PIC24fj256da210 - dziwne zachowanie GPIO

Eksperymentuję właśnie z mikrokontrolerem PIC24fj256da210. Złożyłem własną płytkę prototypową i powoli z nią eksperymentuję. Udało mi się odpalić timer, UART, USB i zamigać paroma diodami. Zauważyłem natomiast dziwne zachowanie niektórych pinów GPIO. Mianowicie:

Mam na płytce cztery diody LED, podłączone do pinów RB0..RB3. Te na RB1 i RB2 migają prawidłowo. Natomiast RB0 i RB3 nie jestem w stanie uruchomić. Wszystkie piny są ustawione jako cyfrowe wyjścia, no i znajdują się na tym samym porcie... Nie byłem też w stanie zmienić stanu RB12 oraz coś jest nie tak z SPI (wydaje mi się, że PPS skonfigurowany prawidłowo). Podejrzewam, że przyczyna może być ta sama.

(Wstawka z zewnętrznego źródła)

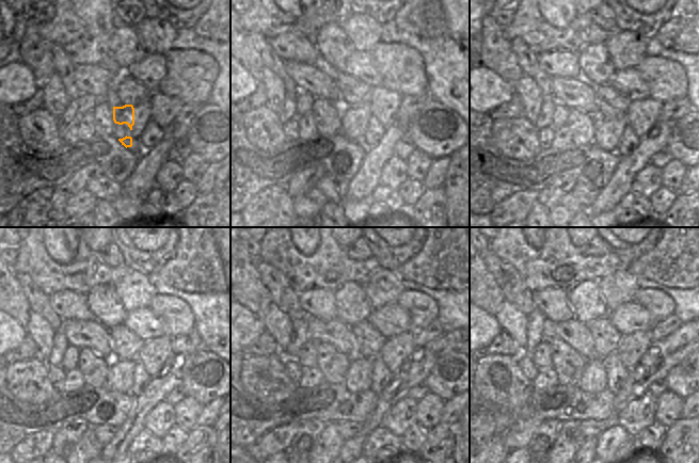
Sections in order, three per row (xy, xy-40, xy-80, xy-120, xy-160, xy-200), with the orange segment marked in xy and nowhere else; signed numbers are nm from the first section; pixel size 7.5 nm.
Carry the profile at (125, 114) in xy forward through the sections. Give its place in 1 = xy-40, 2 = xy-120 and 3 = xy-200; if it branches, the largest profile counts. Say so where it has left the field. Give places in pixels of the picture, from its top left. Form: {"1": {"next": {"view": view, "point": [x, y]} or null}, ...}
{"1": {"next": {"view": "xy-40", "point": [361, 115]}}, "2": {"next": {"view": "xy-120", "point": [120, 374]}}, "3": {"next": {"view": "xy-200", "point": [593, 379]}}}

Ktoś ma jakiś pomysł co do tego, co może być nie tak? Czyżby coś o wyższym priorytecie było domyślnie włączone po resecie, roszcząc sobie prawo do niektórych pinów?

Reply to
Atlantis
Loading thread data ...

Nie znam sie ale ludzie na forach piszą że trzeba pisać do LATx a nie do PORTx

c.

Reply to
cezar

W jaki sposób ustawiasz porty na cyfrowe? Należy używać io API wtedy ma się pewność że inne nadrzędne peryferia portu zostaną wyłączone.

Reply to
Marek

Za pośrednictwem rejestrów. Z tego co widzę biblioteka do obsługi peryferiów dla PIC24 jest dość uboga - nawet autorzy podręczników z którymi miałem do czynienia operowali bezpośrednio na rejestrach. No chyba, że jest jakaś wersja Harmony dla PIC24 - z tymi bibliotekami jeszcze nie eksperymentowałem.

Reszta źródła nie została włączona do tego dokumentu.